Trophy Hunting

I understand concerns raised with me about trophy hunting, and I agree that it is important we protect endangered animals across the world. I am encouraged that the UK Government is committed to conserving the world's wildlife.


Early Day Motions (EDMs) are never debated or voted upon.  Each year approximately 2,500 of these motions are tabled and for this reason they are widely ignored by the Government. They have little impact on parliamentary outcome and they cost a significant amount of taxpayers’ money to orchestrate.  For this reason, I don’t sign EDMs
But, I know that as part of its efforts to tackle the illegal wildlife trade, the UK hosted a fourth international conference on the illegal wildlife trade, building on previous conferences in held London, Kasane and Hanoi. It has also set up the £13 million Illegal Wildlife Challenge Fund to support projects in the developing world, and in 2012 funded a conference in Johannesburg to consider conservation of the African lion with other interested countries. 
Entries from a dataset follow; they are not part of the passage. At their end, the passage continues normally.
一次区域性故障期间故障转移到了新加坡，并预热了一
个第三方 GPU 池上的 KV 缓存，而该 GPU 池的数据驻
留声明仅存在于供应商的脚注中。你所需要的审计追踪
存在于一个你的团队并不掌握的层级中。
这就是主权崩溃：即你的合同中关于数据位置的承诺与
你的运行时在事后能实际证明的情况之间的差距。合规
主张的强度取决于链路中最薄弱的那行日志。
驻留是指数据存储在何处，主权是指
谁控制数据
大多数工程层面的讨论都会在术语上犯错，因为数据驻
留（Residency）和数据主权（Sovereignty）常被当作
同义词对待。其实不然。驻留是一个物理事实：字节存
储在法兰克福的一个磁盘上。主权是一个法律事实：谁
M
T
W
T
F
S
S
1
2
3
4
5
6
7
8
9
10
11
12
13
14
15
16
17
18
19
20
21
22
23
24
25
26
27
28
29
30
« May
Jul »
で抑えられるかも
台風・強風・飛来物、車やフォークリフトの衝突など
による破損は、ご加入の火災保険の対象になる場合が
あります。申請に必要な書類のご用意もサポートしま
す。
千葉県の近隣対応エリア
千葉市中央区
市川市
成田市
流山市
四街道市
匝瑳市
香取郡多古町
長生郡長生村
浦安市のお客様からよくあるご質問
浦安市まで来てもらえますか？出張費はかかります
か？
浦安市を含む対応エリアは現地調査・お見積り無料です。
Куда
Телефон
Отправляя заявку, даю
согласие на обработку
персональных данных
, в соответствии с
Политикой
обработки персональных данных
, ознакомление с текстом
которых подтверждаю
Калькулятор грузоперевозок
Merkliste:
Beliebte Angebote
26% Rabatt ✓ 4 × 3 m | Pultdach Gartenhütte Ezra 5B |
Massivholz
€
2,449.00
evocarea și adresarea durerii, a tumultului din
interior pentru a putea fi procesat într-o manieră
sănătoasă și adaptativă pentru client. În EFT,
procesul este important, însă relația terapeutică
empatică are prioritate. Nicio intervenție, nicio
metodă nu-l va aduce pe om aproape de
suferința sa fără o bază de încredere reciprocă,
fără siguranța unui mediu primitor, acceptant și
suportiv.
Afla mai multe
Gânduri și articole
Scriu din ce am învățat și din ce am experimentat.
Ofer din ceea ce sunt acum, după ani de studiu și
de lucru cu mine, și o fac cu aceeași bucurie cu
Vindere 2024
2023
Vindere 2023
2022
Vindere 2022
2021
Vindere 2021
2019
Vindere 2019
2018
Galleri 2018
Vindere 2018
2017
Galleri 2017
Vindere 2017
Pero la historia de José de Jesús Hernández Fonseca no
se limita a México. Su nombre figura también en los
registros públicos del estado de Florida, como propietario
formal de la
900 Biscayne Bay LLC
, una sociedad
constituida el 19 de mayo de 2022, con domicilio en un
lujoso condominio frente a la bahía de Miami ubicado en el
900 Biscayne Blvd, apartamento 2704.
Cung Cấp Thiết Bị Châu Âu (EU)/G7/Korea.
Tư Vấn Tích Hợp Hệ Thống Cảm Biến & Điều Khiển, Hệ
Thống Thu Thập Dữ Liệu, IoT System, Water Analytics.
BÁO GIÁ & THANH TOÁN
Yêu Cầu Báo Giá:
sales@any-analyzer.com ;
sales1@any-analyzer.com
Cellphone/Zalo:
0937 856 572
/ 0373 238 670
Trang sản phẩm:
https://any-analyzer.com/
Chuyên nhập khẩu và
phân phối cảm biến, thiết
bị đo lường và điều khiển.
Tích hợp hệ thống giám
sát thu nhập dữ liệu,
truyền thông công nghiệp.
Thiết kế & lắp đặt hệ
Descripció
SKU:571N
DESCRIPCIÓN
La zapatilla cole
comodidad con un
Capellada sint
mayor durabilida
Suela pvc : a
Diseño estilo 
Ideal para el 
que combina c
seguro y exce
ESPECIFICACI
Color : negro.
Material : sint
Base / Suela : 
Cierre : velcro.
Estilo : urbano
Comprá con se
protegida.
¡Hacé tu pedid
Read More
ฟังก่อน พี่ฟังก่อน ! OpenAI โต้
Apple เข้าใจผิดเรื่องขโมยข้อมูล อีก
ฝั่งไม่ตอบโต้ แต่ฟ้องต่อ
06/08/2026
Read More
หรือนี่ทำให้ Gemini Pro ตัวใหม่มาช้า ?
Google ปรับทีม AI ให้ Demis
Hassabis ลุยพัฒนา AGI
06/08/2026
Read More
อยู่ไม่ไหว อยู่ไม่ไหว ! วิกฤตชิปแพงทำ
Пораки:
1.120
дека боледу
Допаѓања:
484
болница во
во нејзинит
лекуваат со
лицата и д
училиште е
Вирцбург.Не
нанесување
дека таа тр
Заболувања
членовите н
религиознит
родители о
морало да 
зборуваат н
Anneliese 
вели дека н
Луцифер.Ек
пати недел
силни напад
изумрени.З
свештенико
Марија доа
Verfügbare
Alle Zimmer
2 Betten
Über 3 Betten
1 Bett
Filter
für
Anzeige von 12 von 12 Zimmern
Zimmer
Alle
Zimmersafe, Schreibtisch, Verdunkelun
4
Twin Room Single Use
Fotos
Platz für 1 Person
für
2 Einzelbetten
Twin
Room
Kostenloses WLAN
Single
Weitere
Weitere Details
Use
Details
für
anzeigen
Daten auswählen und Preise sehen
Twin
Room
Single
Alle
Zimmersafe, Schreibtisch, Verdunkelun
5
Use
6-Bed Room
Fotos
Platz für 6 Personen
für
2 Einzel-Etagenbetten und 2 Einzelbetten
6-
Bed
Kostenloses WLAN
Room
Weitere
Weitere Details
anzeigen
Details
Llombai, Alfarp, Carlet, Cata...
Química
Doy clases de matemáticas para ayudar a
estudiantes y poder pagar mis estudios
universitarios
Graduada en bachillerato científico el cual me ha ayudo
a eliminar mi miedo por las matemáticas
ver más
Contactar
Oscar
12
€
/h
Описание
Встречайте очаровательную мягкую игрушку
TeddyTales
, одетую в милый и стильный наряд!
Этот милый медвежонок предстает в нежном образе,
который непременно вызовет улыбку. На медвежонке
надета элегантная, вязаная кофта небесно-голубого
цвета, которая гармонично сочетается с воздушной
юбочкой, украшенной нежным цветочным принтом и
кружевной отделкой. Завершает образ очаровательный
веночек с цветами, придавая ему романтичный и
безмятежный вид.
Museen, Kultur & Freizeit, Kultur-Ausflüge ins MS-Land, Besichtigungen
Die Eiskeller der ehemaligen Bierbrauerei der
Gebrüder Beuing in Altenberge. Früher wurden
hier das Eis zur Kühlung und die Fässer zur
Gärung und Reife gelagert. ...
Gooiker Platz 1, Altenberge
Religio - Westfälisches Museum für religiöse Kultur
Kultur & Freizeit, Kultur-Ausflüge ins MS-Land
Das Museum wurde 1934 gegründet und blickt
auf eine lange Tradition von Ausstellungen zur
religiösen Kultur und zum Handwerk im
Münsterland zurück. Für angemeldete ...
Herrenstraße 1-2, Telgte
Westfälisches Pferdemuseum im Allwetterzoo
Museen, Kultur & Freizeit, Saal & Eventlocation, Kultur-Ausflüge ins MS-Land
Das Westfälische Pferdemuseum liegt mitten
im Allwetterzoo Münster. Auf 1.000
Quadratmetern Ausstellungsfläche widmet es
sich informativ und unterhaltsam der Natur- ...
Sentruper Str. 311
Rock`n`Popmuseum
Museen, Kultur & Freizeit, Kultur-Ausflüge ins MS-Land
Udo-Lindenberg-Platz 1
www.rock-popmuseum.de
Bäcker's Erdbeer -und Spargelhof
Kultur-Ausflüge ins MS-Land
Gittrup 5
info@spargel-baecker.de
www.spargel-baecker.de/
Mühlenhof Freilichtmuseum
The wildlife trade is regulated by the Convention on International Trade in Endangered Species, whose approach is to ensure that the trade is conducted legally and sustainably, not necessarily to reduce or end it. At its most recent conference the UK played a key role in developing a proposal for enhanced global rules on hunting and trade. The resulting tightening of controls are a very positive step towards ensuring sustainability.
Stricter controls on the import of six species subject to hunting, including lions and African elephants, were introduced in 2015.  Following our withdrawal from the EU, the Government will be in a position to consider future UK policy in this area.  There is no proposal to relax the laws, and in any event I would not support relaxation of the rules.
I hope this comes as some reassurance.